Wenn die Inflation weit über dem Durchschnitt liegt, werden die Ersparnisse weniger wirksam, wodurch sich die finanziellen Bedingungen verschärfen und die Investitionsbereitschaft sinken könnte. Darüber hinaus besagt die Wirtschaftstheorie, dass die Grenzproduktivität der Investitionssteigerung sich zwangsläufig abflachen wird. Der Arbeitskräftemangel hält die Arbeitsmärkte derzeit in einem Zustand der Knappheit und der soliden Kapitalvertiefung. Da jedoch die Millennials immer mehr dominieren, dürften die Qualität des Arbeitsmarktes und das Gesamtangebot steigen. Die zögerliche Einstellungsbereitschaft der Unternehmen könnte die Arbeitslosigkeit in die Höhe treiben. Die Kombination der oben genannten Trends könnte sich nicht positiv auf die Kapitalvertiefung auswirken, sondern im besten Fall zu einer Kapitalerweiterung und im schlimmsten Fall zu einer Verringerung der Kapitalintensität führen. Bei der Kapitalerweiterung ist der Anstieg des Kapitalstocks ähnlich hoch wie der Anstieg der Erwerbsbevölkerung.
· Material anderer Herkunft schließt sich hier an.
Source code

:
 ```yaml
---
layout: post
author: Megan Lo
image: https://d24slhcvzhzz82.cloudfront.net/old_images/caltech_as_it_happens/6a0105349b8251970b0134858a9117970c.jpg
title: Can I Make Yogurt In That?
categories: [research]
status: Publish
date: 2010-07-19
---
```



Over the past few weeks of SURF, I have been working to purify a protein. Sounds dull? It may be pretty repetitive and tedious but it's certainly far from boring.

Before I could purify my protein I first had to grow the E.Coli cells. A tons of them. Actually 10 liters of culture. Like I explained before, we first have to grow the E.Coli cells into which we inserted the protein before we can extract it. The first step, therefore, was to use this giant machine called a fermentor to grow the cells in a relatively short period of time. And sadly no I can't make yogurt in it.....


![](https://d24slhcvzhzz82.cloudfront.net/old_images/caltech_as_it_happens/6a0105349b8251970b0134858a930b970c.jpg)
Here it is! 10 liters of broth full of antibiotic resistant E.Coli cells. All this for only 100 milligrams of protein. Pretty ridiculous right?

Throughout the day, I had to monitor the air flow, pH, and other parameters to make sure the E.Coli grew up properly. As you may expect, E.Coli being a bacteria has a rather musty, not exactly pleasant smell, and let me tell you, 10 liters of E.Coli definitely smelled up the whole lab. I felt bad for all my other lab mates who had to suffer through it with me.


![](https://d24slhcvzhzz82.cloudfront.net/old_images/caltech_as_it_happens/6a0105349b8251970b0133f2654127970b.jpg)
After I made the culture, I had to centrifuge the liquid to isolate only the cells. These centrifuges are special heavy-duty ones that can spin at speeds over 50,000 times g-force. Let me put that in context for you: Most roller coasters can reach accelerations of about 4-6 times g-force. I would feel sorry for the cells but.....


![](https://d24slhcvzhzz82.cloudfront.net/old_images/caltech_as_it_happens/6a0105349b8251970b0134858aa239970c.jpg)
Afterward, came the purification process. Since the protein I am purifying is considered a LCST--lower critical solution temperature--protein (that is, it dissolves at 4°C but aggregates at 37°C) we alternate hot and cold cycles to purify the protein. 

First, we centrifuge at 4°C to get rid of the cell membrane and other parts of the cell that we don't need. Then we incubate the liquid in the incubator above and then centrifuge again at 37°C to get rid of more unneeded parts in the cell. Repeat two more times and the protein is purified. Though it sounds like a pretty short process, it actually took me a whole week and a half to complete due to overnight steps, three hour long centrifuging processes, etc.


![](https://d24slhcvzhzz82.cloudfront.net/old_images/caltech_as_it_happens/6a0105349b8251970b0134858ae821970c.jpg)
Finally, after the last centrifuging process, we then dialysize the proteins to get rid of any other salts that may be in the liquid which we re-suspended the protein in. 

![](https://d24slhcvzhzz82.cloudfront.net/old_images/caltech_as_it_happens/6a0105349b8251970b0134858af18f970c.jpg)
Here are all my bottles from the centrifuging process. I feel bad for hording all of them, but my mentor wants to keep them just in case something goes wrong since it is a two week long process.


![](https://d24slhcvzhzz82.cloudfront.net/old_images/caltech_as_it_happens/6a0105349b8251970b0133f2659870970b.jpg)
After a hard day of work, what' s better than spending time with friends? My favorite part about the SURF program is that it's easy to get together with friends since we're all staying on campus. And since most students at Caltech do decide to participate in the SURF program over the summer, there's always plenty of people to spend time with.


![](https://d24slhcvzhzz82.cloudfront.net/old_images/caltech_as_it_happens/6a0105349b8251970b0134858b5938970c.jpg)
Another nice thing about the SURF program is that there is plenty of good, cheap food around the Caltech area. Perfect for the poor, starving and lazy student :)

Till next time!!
Insgesamt sind die Aussichten für das Produktivitätswachstum nicht so rosig, obwohl es ein wesentlicher Bestandteil ist, um die Auswirkungen der Inflation bei Gütern und Dienstleistungen abzumildern, insbesondere aber im Hinblick auf den Faktor der Kernlohninflation. Ich möchte hier Paul Krugman zitieren, der 1994 in seinem Buch "The Age of Diminished Expectations" schrieb: "Produktivität ist nicht alles, aber auf lange Sicht fast alles". Die FED hält immer noch am langfristigen realen potenziellen BIP-Wachstum der USA von +1,8 % fest. Die geleisteten Arbeitsstunden, der produktive Kapitalstock, die Qualität des Kapitals sowie Technologie und Innovation (Multifaktorproduktivität) müssen auf Hochtouren arbeiten, um möglicherweise real 1,8 % zu erreichen. Die derzeitige Inflation ist eine schlechte Inflation, die die Kosten in die Höhe treibt. Es ist auch die Art von Inflation, die einer Produktivitätssteigerung nicht förderlich ist.